Please continue the Wayne Lundgren biography from where it stops, picking up after its last sentence about his release from the Red Sox organization.
··· Excerpt provided ···
- Pitcher
- Born: 21 April 1982 (age 44) Thornleigh, New South Wales, Australia
- Bats: RightThrows: Right
- Stats at Baseball Reference

= Wayne Lundgren =

Australian professional baseball pitcher (born 1982)

Wayne Leslie Lundgren (born 21 April 1982) is an Australian former professional baseball pitcher. He has previously played for the Brockton Rox of the Can-Am League and the Sydney Blue Sox of the Australian Baseball League (ABL).

==Professional career==
Lundgren was signed by Jon Deeble and debuted as a professional in 2000 with GCL Red Sox, recording 2–2 with a save and a 3.41 ERA. He then pitched in the International Baseball League of Australia for the off-season in 2000–2001, going 2–3 with a 4.50 ERA. In 2001, he had a 4–2, 2 Sv record for the GCL Red Sox. Wayne did not pitch in 2002 due to injury, then split 2003 between the Lowell Spinners and Augusta GreenJackets before being released from the Red Sox organisation.
··· Material supplied ···
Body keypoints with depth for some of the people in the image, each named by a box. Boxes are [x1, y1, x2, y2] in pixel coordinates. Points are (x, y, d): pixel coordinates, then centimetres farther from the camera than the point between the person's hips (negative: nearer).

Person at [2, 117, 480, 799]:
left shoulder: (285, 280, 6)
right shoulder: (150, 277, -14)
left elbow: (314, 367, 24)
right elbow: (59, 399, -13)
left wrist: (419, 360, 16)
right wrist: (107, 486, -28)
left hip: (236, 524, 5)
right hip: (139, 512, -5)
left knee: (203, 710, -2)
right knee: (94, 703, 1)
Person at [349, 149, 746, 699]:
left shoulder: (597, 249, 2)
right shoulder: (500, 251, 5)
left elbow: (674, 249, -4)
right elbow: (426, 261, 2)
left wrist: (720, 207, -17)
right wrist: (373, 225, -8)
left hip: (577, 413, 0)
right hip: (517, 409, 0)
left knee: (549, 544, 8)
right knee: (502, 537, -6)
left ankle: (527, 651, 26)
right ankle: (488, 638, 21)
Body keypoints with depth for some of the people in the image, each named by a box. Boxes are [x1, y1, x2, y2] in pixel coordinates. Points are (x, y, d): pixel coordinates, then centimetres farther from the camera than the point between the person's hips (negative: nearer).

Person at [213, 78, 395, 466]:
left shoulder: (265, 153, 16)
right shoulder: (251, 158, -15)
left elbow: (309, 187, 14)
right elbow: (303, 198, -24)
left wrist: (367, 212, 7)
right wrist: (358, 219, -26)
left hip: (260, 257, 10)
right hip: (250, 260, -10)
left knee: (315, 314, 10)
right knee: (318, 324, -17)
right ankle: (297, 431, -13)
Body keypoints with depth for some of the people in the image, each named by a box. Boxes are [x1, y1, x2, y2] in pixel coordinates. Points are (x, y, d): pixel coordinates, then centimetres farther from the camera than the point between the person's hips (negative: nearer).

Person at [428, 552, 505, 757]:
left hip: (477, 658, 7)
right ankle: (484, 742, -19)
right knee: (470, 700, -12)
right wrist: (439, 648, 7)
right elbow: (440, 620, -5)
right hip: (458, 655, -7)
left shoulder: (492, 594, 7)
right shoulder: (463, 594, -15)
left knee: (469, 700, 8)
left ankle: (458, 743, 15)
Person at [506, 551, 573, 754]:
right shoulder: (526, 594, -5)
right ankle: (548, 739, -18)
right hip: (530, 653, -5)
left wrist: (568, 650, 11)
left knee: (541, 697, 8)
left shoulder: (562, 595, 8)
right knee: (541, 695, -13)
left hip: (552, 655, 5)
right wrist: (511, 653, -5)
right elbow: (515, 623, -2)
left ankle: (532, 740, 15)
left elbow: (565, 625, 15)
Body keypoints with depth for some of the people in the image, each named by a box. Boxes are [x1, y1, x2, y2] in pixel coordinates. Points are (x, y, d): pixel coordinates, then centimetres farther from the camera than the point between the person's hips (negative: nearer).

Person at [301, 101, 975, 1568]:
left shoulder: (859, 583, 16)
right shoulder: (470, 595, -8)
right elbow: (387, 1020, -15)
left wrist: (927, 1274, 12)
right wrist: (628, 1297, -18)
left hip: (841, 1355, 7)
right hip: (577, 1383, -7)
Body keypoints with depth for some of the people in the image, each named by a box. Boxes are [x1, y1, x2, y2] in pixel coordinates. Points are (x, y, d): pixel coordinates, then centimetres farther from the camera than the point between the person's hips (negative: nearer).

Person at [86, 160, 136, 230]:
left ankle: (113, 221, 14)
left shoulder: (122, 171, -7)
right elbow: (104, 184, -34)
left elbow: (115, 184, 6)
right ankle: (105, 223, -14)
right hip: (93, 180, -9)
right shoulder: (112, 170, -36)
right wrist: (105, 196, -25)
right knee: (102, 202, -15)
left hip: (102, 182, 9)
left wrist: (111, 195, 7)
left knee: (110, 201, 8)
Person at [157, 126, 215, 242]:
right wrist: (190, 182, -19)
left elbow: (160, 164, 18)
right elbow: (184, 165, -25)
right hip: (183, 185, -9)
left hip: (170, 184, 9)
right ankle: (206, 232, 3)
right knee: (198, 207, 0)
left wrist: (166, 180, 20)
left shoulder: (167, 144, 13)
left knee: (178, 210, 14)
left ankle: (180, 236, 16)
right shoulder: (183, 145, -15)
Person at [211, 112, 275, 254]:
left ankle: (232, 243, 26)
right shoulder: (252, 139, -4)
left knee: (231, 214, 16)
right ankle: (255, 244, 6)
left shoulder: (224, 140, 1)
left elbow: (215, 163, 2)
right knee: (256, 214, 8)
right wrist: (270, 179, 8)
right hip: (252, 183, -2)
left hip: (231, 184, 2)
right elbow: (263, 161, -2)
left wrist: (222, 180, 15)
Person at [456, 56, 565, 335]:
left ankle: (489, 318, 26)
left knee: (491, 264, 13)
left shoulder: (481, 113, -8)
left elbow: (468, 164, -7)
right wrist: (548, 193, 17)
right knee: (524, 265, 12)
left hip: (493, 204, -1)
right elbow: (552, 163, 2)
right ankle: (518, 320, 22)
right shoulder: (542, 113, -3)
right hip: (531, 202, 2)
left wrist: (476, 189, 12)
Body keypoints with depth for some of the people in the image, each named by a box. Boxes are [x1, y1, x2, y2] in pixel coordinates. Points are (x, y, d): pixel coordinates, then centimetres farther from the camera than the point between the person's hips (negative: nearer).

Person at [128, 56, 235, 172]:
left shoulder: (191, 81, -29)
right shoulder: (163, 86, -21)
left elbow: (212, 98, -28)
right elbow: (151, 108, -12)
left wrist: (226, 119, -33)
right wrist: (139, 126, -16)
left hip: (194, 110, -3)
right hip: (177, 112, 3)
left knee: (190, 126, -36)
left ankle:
···
» Written answer:
In 2004, he was then picked up as a free agent by the St. Louis Cardinals and pitched that year for the Peoria Chiefs (2–2, 3.94) and Palm Beach Cardinals (0–1, 4.26). He was promoted and spent 2005 with the Swing of the Quad Cities (1–0, 8.76) and Palm Beach (3–3, 4.15).

Lundgren debuted and pitched for the Australia national baseball team in the 2006 World Baseball Classic. In the 5th against the Dominican Republic national baseball team, he replaced Paul Mildren with a 5–1 deficit. He retired Ronnie Belliard, Wily Mo Pena and Alberto Castillo in order. After Australia made it 5–2, Lundgren opened the bottom of the 6th by hitting Willy Taveras. Taveras stole second and moved to third on a ground out by Alfonso Soriano. Wayne retired Albert Pujols and continued his fine run against the MLB stars by retiring Miguel Tejada on a fly to right. Matty Gahan relieved him in the 7th.

In 2006, Wayne moved to the Cincinnati Reds chain and pitched for the Sarasota Reds (0–2, 7.62) and Dayton Dragons (2–1, Sv, 2.60). After one year in Japan, he went 11–3 with a 3.28 for the Brockton Rox of the Can-Am League, finishing 6th in the league for ERA.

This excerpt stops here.